Load the .csv into a dataframe using read_csv. Then, subset the dataframe to include only relevant columns:

marketing_data = pd.read_csv("data/marketing_campaign.csv")

marketing_data = marketing_data[['ID', 'Year_Birth', 'Education','Income']]

Inspect the data. Check the first few rows, and check the number of columns and rows:

marketing_data.head()

    ID    Year_Birth        Education    Income

0    5524    1957            Graduation    58138.0

1    2174    1954            Graduation    46344.0

2    4141    1965            Graduation    71613.0

3    6182    1984            Graduation    26646.0

4    5324    1981            PhD         58293.0

marketing_data.shape

(2240, 4)

Check for missing values using the isnull and sum methods:

marketing_data.isnull().sum()

ID             0

Year_Birth     0

Education      0

Income        24

Drop missing values using the dropna method:

marketing_data_withoutna = marketing_data.dropna(how = 'any')

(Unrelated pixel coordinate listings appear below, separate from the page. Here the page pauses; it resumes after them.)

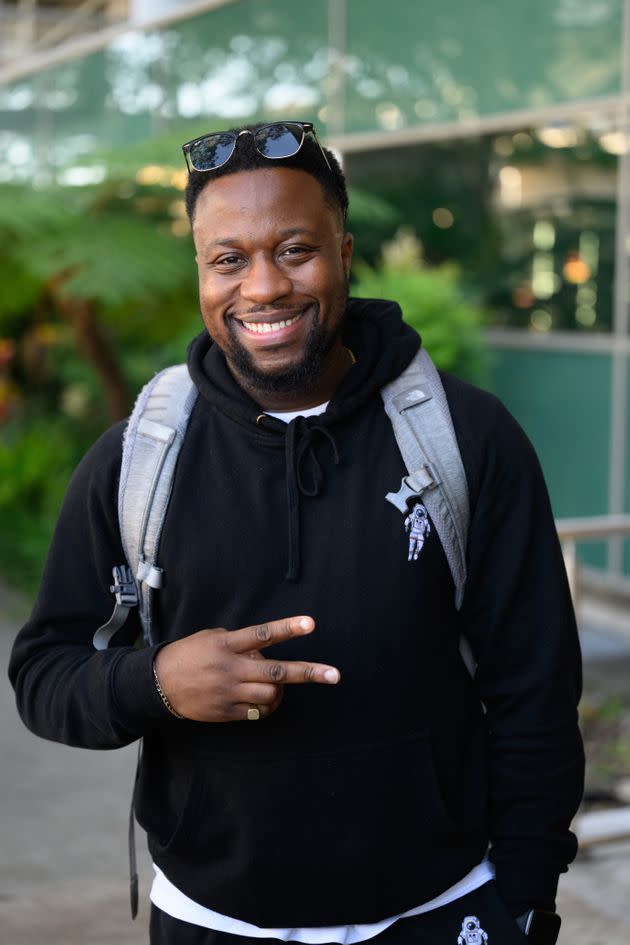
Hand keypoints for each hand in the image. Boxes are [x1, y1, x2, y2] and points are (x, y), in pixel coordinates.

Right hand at [153, 615, 339, 721]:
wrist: (158, 685)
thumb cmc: (190, 654)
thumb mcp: (212, 637)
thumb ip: (240, 641)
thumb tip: (267, 649)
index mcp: (227, 644)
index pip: (262, 634)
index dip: (287, 628)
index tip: (310, 624)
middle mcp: (231, 668)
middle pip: (276, 672)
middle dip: (308, 672)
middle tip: (335, 675)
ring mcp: (229, 692)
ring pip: (271, 695)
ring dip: (282, 690)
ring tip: (281, 687)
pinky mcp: (226, 712)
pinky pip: (258, 712)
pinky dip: (267, 706)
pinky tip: (265, 700)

marketing_data_withoutna.shape

(2216, 4)

Good job! We have dropped missing values from our dataset.

How it works...

In step 1, we import pandas and refer to it as pd. In step 2, we use read_csv to load the .csv file into a pandas dataframe and call it marketing_data. We also subset the dataframe to include only four relevant columns. In step 3, we inspect the dataset using the head and shape methods.

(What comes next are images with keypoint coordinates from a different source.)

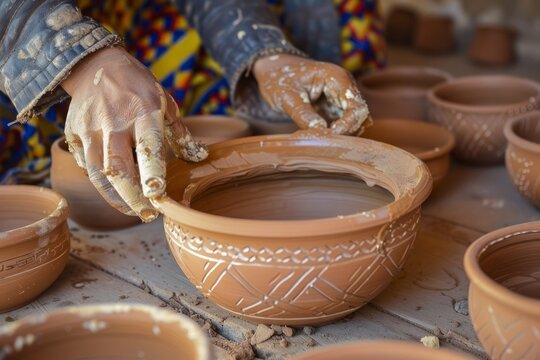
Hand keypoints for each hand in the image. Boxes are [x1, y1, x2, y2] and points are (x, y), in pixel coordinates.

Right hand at [61, 46, 207, 221]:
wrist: (97, 64)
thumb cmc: (139, 88)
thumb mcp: (166, 103)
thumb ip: (181, 134)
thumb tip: (200, 158)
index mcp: (143, 113)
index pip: (149, 149)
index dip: (152, 174)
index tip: (157, 196)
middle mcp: (114, 122)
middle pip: (119, 169)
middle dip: (132, 198)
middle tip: (148, 215)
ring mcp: (90, 128)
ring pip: (98, 173)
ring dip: (115, 198)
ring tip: (132, 209)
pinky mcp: (73, 133)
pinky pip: (85, 165)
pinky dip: (99, 181)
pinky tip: (113, 188)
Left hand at [252, 54, 369, 133]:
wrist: (274, 72)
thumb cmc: (279, 79)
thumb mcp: (286, 96)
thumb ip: (302, 113)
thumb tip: (319, 129)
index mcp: (336, 77)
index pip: (356, 106)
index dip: (348, 125)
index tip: (329, 136)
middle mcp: (345, 86)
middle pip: (360, 115)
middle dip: (345, 131)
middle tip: (323, 140)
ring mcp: (342, 98)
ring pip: (355, 122)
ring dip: (342, 134)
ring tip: (319, 138)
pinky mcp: (335, 108)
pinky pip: (344, 124)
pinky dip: (336, 133)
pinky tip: (319, 136)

In step 4, we use the isnull and sum methods to check for missing values. These methods give us the number of rows with missing values within each column in our dataset. Columns with zero have no rows with missing values.

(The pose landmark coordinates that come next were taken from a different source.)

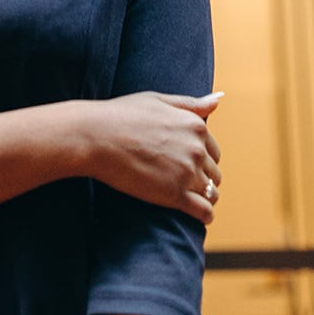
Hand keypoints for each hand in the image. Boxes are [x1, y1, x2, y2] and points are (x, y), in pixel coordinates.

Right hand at [89, 91, 221, 222]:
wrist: (95, 136)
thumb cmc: (121, 115)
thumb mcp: (158, 101)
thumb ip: (190, 104)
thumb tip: (218, 99)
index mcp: (195, 126)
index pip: (214, 151)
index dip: (202, 160)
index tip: (186, 165)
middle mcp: (197, 149)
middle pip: (214, 173)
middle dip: (202, 178)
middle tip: (182, 182)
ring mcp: (187, 173)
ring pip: (211, 193)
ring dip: (204, 197)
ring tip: (188, 199)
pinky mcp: (175, 195)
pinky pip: (204, 212)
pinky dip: (204, 215)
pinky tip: (196, 215)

In step 5, we use the dropna method to drop missing values. For the how parameter, we supply 'any' as the value to indicate that we want to drop rows that have missing values in any of the columns. An alternative value to use is 'all', which ensures all the columns of a row have missing values before dropping the row. We then check the number of rows and columns using the shape method. We can see that the final dataset has 24 fewer rows.

There’s more...

As highlighted previously, there are several reasons why a value may be missing in our dataset. Understanding the reason can point us to optimal solutions to resolve this problem. Missing values shouldn’t be addressed with a one-size-fits-all approach. Chapter 9 dives into the details of how to optimally deal with missing values and outliers by providing several techniques.